On le voit, la position de l’UA, qui vient renforcer l’option des sanctions ciblées, sonne donc bien dans l’esprit des Maliens qui estiment, dans leur grande majorité, que c’est justement sur cette question, pourtant coutumière dans la pratique de l’ONU, que le bât blesse au Mali. En fait, depuis de longues périodes, de troubles en troubles, sur le terrain, les uns aussi violents et meurtriers que les autres, le processus de paix a failli connaître des remises en cause dangereuses. Tout cela, sans que l’instance onusienne ne lève le petit doigt, ne serait-ce que pour crédibiliser son intervention, à travers la Minusma, dont l’image de respectabilité a failli prendre un coup sérieux, vis-à-vis d’une opinion publique qui avait du mal à se convaincre de son impartialité.
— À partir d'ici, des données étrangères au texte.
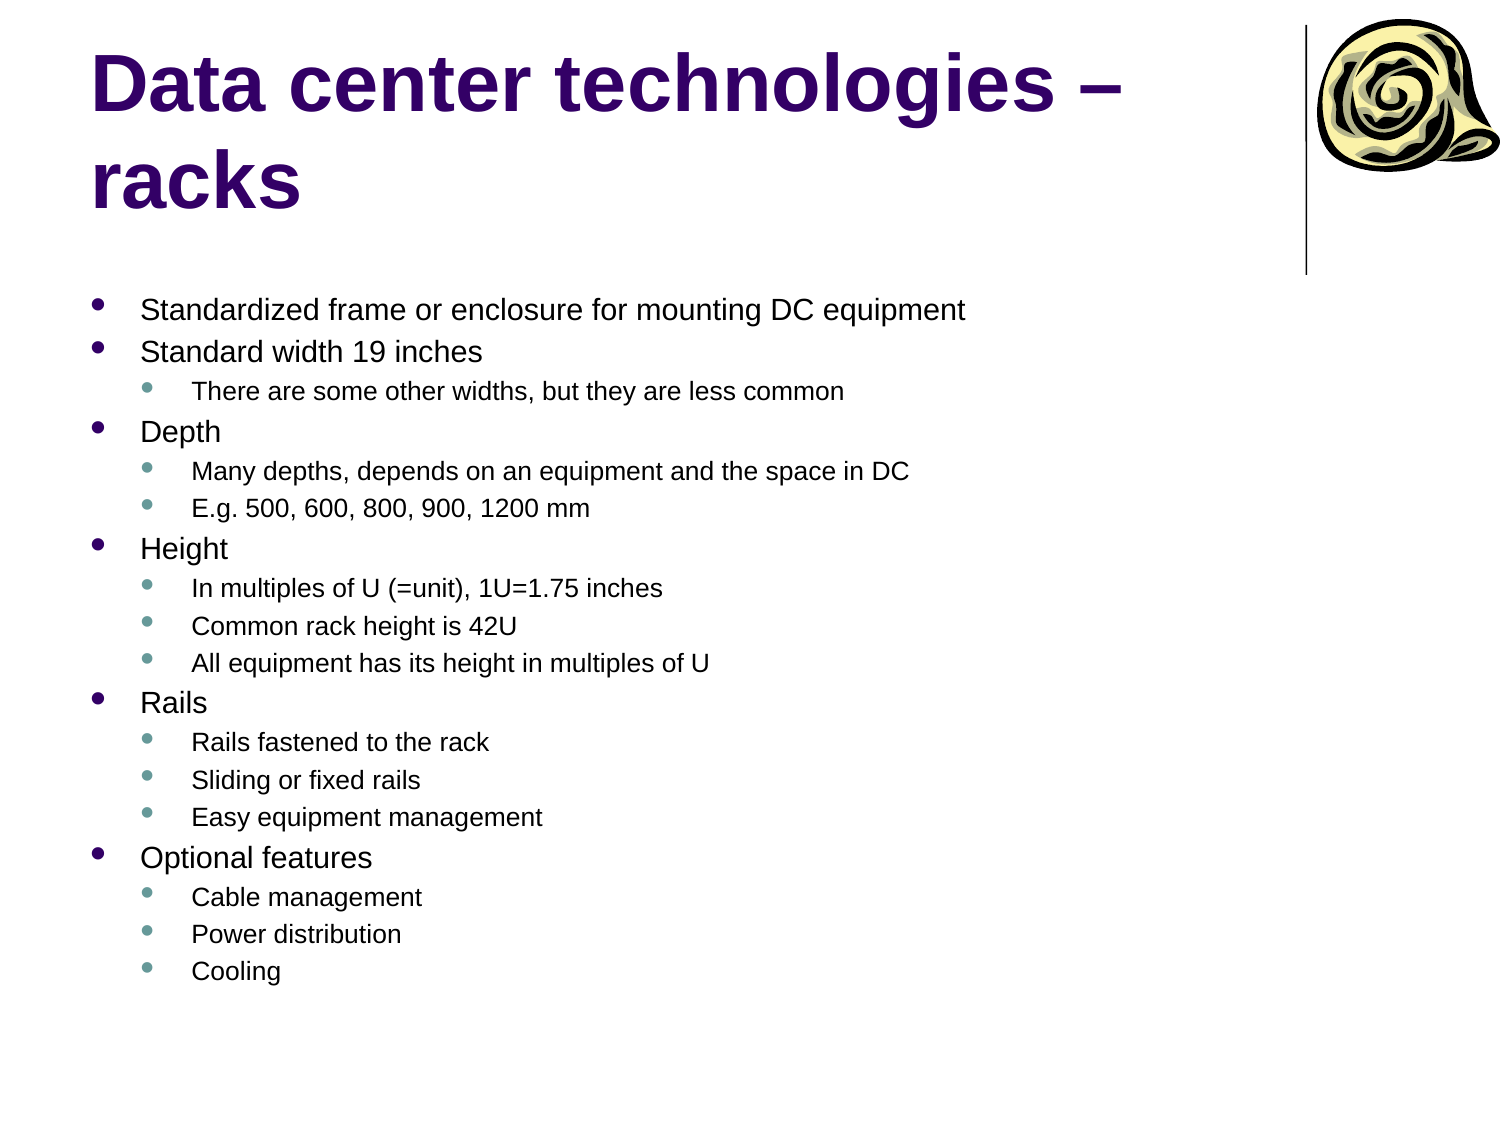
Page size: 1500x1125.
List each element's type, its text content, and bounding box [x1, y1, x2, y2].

list Standardized frame or enclosure for mounting DC equipment Standard width 19 inches There are some other widths, but they are less common Depth Many depths, depends on an equipment and the space in DC E.g. 500, 600, 800, 900, 1200 mm Height In multiples of U (=unit), 1U=1.75 inches Common rack height is 42U All equipment has its height in multiples of U Rails Rails fastened to the rack Sliding or fixed rails Easy equipment management Optional features Cable management Power distribution Cooling [74, 281, 1400, 1006]
title Data center technologies – racks [74, 19, 1313, 233]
Au-delà de l’équation des terroristes, il y a des menaces à l’interne : durant tout le long du processus de paix, au Mali, avant la signature de l’accord de paix, et même après, des groupuscules s’agitent, à l’intérieur de la coordination des groupes armés, pour exprimer leur opposition véhémente à la signature de ce document de paix. Une fois qu’il est signé par toutes les parties, et pour rendre irréversible son caractère inclusif, le conseil de sécurité de l’ONU, à travers la Minusma, doit impérativement être vigilante, de ce côté, pour empêcher les saboteurs de la paix à le torpiller. En fait, la plus grande menace contre le processus de paix nous vient de la branche, dite Mnla d’Europe, membre de la coordination des groupes armée, dirigée par Moussa Ag Assarid, qui se positionne déjà à empêcher, par tous les moyens, l’application de cet accord de paix dans la zone qu’elle estime être sa sphère de compétence.
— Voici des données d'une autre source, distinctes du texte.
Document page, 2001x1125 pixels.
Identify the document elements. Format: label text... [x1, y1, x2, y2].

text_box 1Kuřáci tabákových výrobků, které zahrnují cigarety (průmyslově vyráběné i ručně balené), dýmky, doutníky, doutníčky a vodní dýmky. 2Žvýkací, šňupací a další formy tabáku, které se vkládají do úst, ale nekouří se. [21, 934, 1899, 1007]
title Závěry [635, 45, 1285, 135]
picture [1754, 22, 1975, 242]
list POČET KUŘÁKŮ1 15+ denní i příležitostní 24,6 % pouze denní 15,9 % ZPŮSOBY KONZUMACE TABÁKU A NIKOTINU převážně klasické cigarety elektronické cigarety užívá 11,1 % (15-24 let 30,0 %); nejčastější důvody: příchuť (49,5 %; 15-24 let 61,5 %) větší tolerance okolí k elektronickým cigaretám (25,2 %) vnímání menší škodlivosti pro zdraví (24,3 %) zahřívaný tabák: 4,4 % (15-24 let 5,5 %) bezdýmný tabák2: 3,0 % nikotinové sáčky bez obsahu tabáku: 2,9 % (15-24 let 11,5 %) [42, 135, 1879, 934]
Basés dans les capitales occidentales (ces hommes ont la double nationalité), les membres de la branche Mnla d’Europe ne cachent pas leur volonté de faire capoter le processus et multiplient les manœuvres à l’encontre de l’Algérie, chef de file de la médiation, accusée d’avoir imposé le processus de paix, dont le rôle est pourtant salué par tous les acteurs, comme ayant été crucial pour la cause de la paix. Les nombreuses et vicieuses manœuvres qu’ils entreprennent, en Europe, par des déclarations et autres sorties médiatiques, pompeuses et incendiaires et des intimidations de toutes sortes à l’encontre des populations civiles et même à l’endroit des responsables de la coordination des groupes armés, qui ont exprimé leur pleine adhésion au processus de paix, ne sont que des actions, visant à entraver la mise en œuvre de l’accord de paix, tombant sous le coup de cette nouvelle résolution de l’ONU, prévoyant des sanctions ciblées.

La menace de sanction de l’ONU, à l’encontre des saboteurs de la cause de la paix au Mali, entérinée, dans des termes plus fermes, par le conseil de paix et de sécurité de l’UA, a le mérite d’être claire et nette. Il reste maintenant à ce qu’elle ne soit pas lettre morte.